O Comité para o Jubileu da Dívida (CJD) disse hoje que a dívida dos países africanos à China representa apenas 20% do total, mostrando-se preocupado por quase 12% das receitas fiscais servirem para pagar a dívida pública.

“Os pagamentos de dívida externa feitos pelos governos africanos aumentaram dramaticamente nos últimos anos, duplicando de 5,9% das receitas do Governo, em 2015, para 11,8%, em 2017, o que significa que os pagamentos de dívida estão ao nível mais alto desde 2001”, disse o economista-chefe desta Organização Não Governamental que defende o endividamento responsável.
Numa análise à composição da dívida dos países africanos, enviada à Lusa, o CJD salienta que apenas 20% da dívida externa dos governos africanos é devida à China, enquanto só 17% dos pagamentos de juros vão para o gigante asiático, o que contrasta com os 32% de dívida externa devida a agentes privados e os 35% a instituições multilaterais como o FMI ou o Banco Mundial.
“55% dos pagamentos de juros relativos à dívida externa são feitos a credores privados”, afirma Tim Jones, salientando que “os novos números mostram que o papel da China enquanto financiador do continente tem realmente crescido, mas a sua relativa importância é menor do que aquela que é muitas vezes referida, especialmente no que diz respeito aos países com dívida problemática [‘debt distress’, no original em inglês]”.
Dos 16 países africanos que o FMI e o Banco Mundial dizem estar com problemas de dívida, como Moçambique, “em média 15% da sua dívida é devida à China, o que torna este país um financiador menos relevante nestes países que no resto do continente”, nota o CJD.

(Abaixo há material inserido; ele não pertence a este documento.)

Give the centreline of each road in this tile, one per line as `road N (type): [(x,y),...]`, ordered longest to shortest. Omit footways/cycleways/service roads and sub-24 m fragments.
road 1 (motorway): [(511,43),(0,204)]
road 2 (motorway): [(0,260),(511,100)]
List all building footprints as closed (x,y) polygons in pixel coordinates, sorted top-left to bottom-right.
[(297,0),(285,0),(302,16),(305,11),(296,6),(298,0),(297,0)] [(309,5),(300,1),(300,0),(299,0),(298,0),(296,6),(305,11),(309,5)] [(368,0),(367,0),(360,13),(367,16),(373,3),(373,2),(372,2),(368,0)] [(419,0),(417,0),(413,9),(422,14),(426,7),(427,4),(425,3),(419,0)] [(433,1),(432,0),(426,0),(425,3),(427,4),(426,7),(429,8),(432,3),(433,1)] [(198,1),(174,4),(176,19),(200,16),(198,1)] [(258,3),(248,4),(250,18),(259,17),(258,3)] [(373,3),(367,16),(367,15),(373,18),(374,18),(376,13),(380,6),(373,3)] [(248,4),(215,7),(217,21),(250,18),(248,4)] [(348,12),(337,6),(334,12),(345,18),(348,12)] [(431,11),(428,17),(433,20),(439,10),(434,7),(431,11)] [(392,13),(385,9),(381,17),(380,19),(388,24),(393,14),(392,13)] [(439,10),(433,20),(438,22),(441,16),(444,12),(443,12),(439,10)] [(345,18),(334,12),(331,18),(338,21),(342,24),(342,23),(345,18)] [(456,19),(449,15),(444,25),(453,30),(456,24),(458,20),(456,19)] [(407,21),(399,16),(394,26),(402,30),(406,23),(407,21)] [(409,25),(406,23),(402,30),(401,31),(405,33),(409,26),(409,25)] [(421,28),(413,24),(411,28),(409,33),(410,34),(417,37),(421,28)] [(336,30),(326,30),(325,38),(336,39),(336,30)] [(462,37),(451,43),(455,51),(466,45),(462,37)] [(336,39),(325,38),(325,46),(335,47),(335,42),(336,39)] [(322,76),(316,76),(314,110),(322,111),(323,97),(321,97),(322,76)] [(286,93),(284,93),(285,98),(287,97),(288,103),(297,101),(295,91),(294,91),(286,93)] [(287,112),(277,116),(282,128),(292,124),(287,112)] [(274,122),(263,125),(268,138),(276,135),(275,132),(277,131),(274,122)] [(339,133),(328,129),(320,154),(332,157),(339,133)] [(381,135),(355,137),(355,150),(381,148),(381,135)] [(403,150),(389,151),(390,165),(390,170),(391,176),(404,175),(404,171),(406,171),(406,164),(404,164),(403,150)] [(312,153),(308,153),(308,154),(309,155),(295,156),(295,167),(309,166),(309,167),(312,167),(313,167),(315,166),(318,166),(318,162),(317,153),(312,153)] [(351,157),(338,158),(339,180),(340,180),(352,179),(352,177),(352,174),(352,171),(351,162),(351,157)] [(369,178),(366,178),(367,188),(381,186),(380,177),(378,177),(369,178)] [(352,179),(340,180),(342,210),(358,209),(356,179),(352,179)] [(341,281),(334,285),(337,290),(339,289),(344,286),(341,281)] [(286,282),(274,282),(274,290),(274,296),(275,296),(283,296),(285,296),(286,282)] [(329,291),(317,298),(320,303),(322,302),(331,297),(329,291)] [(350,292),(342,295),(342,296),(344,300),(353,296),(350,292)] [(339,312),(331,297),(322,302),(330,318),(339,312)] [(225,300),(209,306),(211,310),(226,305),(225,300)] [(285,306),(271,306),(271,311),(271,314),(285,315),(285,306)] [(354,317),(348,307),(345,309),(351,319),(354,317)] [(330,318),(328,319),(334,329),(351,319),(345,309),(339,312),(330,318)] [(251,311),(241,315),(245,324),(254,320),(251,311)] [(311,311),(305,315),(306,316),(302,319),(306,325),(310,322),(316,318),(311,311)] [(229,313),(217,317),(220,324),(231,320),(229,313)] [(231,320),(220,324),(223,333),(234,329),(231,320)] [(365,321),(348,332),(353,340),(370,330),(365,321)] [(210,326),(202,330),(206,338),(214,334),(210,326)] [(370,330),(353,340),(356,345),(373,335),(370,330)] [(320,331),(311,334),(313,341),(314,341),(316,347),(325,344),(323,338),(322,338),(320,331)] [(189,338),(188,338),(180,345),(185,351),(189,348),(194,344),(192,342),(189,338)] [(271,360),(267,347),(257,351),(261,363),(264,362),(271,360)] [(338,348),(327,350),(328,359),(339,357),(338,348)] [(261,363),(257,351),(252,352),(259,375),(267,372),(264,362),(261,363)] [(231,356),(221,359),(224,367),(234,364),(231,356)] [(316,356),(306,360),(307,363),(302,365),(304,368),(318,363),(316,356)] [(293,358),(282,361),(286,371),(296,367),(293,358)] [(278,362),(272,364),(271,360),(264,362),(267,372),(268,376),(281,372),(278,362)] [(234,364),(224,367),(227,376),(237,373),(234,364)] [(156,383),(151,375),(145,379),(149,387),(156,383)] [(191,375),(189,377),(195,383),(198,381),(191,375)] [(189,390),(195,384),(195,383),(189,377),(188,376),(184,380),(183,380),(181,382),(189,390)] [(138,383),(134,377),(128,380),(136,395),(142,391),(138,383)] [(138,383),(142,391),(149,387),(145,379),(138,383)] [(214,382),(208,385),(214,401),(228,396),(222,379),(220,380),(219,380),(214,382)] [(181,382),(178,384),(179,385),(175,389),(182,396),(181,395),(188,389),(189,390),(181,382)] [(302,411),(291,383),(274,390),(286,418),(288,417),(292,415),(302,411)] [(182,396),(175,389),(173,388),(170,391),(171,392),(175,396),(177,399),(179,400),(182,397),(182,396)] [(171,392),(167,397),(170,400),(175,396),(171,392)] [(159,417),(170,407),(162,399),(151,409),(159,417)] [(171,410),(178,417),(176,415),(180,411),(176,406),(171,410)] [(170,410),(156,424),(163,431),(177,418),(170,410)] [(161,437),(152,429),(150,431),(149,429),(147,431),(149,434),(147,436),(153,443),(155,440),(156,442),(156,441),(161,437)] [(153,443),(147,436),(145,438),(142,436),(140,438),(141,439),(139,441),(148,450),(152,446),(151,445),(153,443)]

“Os problemas da dívida estão a piorar no continente africano, mas muitos financiadores são responsáveis, não apenas a China”, disse Tim Jones, defendendo que “são necessárias novas regras que obriguem à divulgação dos empréstimos aos governos quando eles são feitos”.
Por outro lado, concluiu, “o FMI tem de parar de responder às crises da dívida emprestando dinheiro para ‘salvar’ os que emprestam dinheiro, da China às empresas ocidentais, o que os incentiva a continuar a emprestar irresponsavelmente; em vez disso, os financiadores deviam ser forçados a reestruturar e reduzir a dívida”.
O estudo com o título ‘A crescente crise da dívida em África: a quem é devida a dívida?’ baseia-se nos dados da China-Africa Research Initiative (CARI), da conceituada universidade norte-americana John Hopkins, segundo os quais as instituições estatais chinesas emprestaram aos governos africanos 143 mil milhões de dólares entre 2000 e 2017.
“Como o Fórum de Cooperação China-África, em setembro, anunciou uma meta de 60 mil milhões de dólares em ajuda ao investimento e empréstimos a África, o mesmo montante que na reunião de 2015, o volume de financiamento deve continuar a um ritmo similar ao registado entre 2015 e 2017”, lê-se no documento.